This election season, payers, providers must narrow their own trust gap

Healthcare, much like the presidential election, suffers from a “trust gap” between providers and payers, and it must fill that gap to function properly, a healthcare delivery expert writes.

Trust within healthcare, much like care quality, is both essential and difficult to properly mend, Paul Keckley, Ph.D., editor of The Keckley Report, writes for The Healthcare Blog. A recent survey from healthcare marketing firm Revive Health gauged trust between partners within the industry and found numerous red flags.

For example, payers trust healthcare providers far more than providers trust them, further complicating the two sectors’ already fraught relationship. It also found more trust in non-profit providers than investor-owned organizations. Respondents were asked to rank their agreement with three dimensions of trust: the extent to which organizations made an effort to honor commitments, represented itself and its intentions accurately, and balanced its own interests with that of its trading partners without exploiting them.

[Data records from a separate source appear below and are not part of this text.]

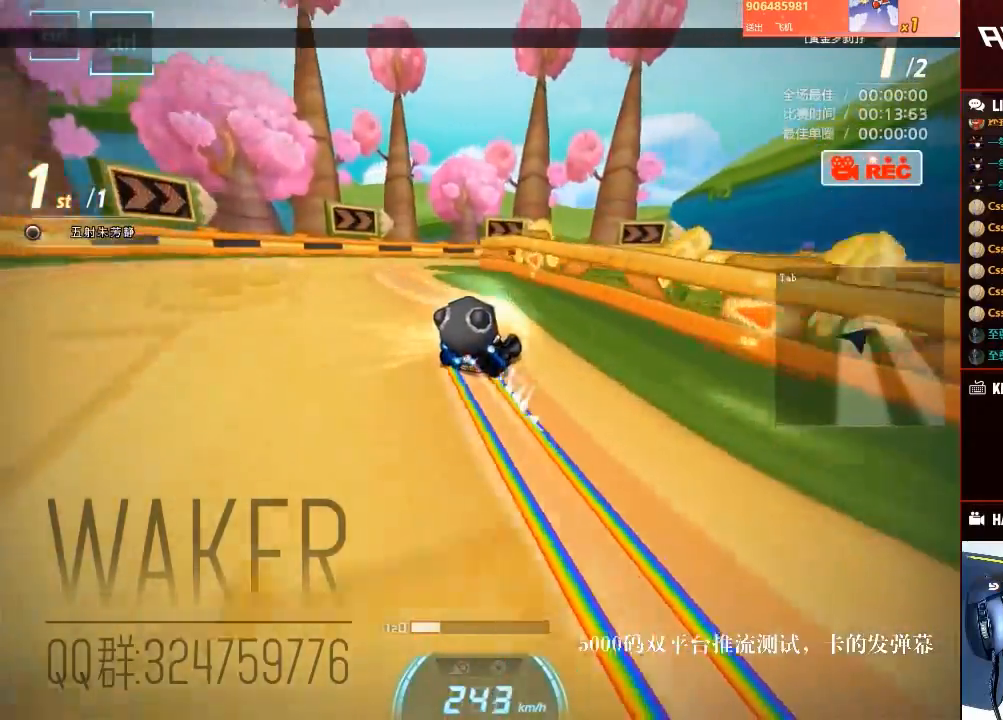
{"keys": ["ctrl", "right", "shift", "up"], "events": [[67, "ctrl", "down"], [217, "ctrl", "up"], [283, "ctrl", "down"]]}
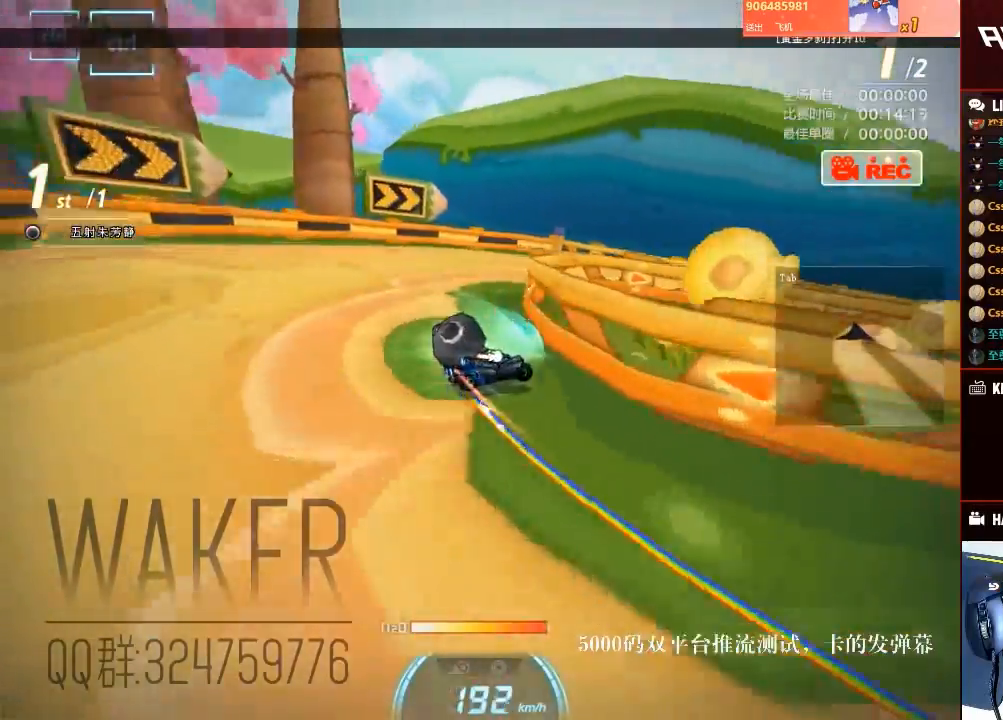
{"keys": ["ctrl", "left", "up"], "events": [[17, "ctrl", "up"], [33, "shift", "up"], [117, "ctrl", "down"], [167, "right", "up"], [250, "ctrl", "up"], [317, "ctrl", "down"], [317, "left", "down"], [433, "ctrl", "up"], [483, "ctrl", "down"]]}
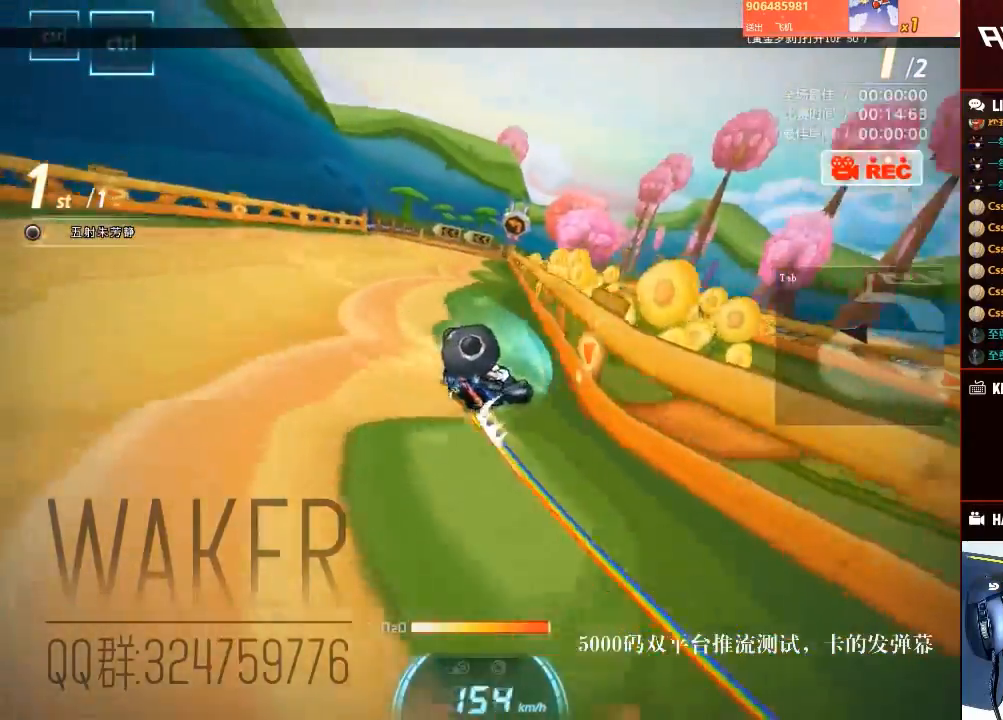
{"keys": ["ctrl", "right", "up"], "events": [[117, "ctrl", "up"], [150, "ctrl", "down"], [167, "shift", "down"], [300, "left", "up"], [333, "shift", "up"], [350, "ctrl", "up"], [417, "ctrl", "down"], [417, "right", "down"]]}
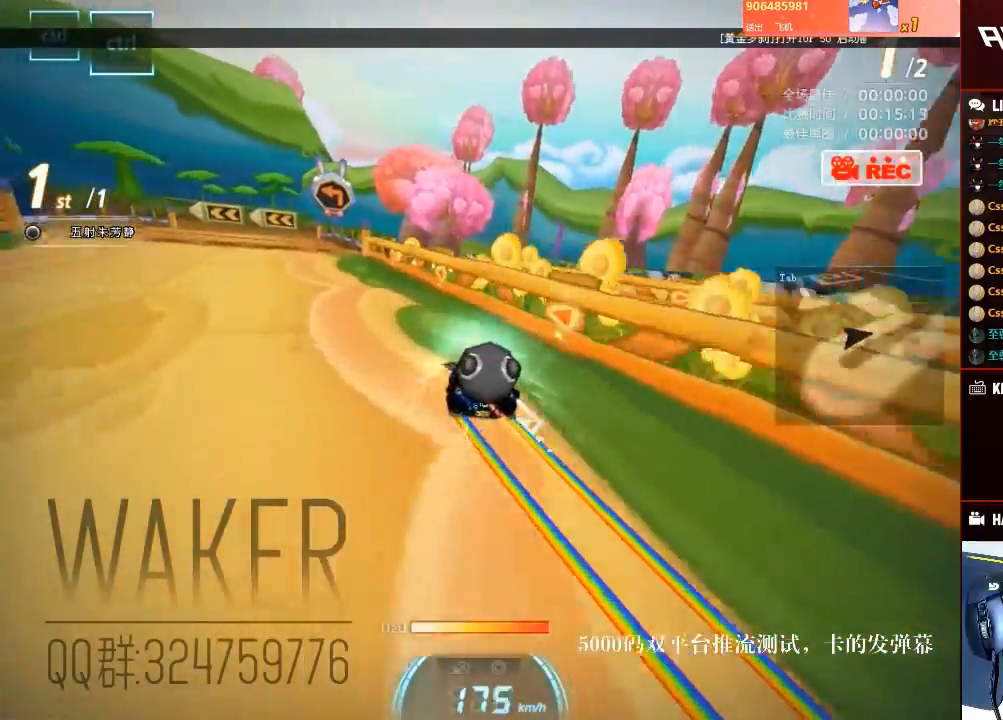
{"keys": ["ctrl", "left", "shift", "up"], "events": [[50, "right", "up"], [67, "ctrl", "up"], [83, "left", "down"], [100, "ctrl", "down"], [183, "left", "up"], [250, "ctrl", "up"], [283, "left", "down"], [467, "shift", "down"], [483, "ctrl", "down"]]}
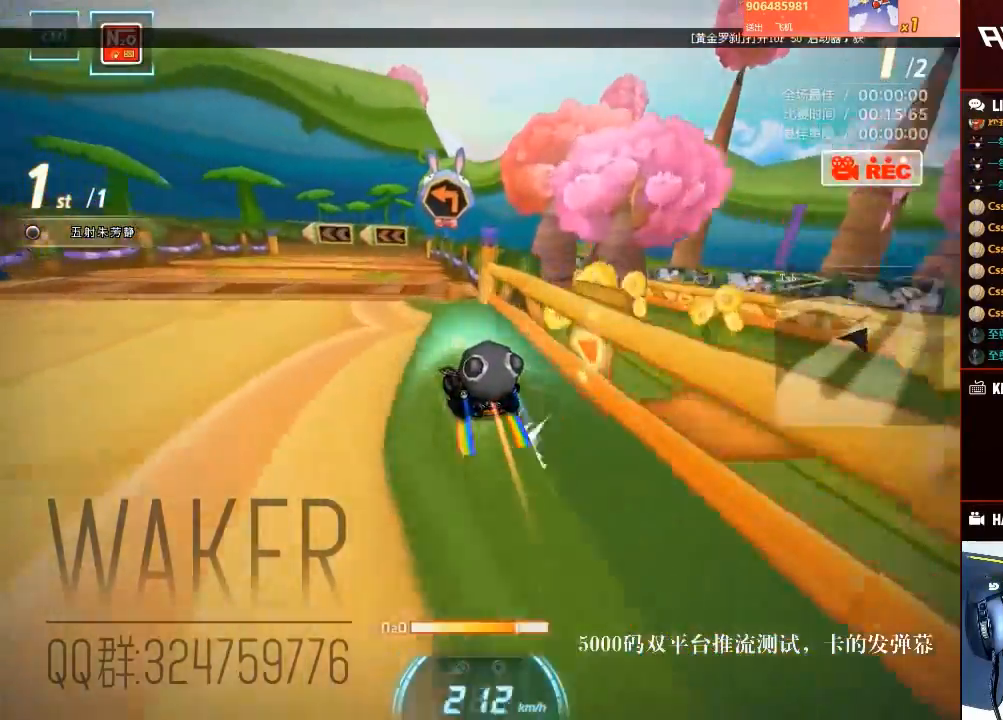
{"keys": ["ctrl", "up"], "events": [[200, "ctrl", "up"], [200, "left", "up"], [200, "right", "down"], [200, "shift", "up"], [267, "ctrl", "down"], [283, "right", "up"], [300, "left", "down"], [400, "ctrl", "up"], [450, "ctrl", "down"], [500, "left", "up"]]}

These problems, however, aren’t irreparable, according to Keckley. A solution “requires parties on all sides to be transparent in business dealings and understand perspectives other than their own. It means negotiations that result in win-win are sought and desire to understand before being understood shared among key leaders,” he writes. “It means objective data is the basis for decision-making, and strongly held opinions lacking facts dismissed.”

The trust gap didn’t develop overnight, Keckley writes, and the solution to it won’t either, but it’s more important than ever as arrangements between payers and providers become the new normal within the industry.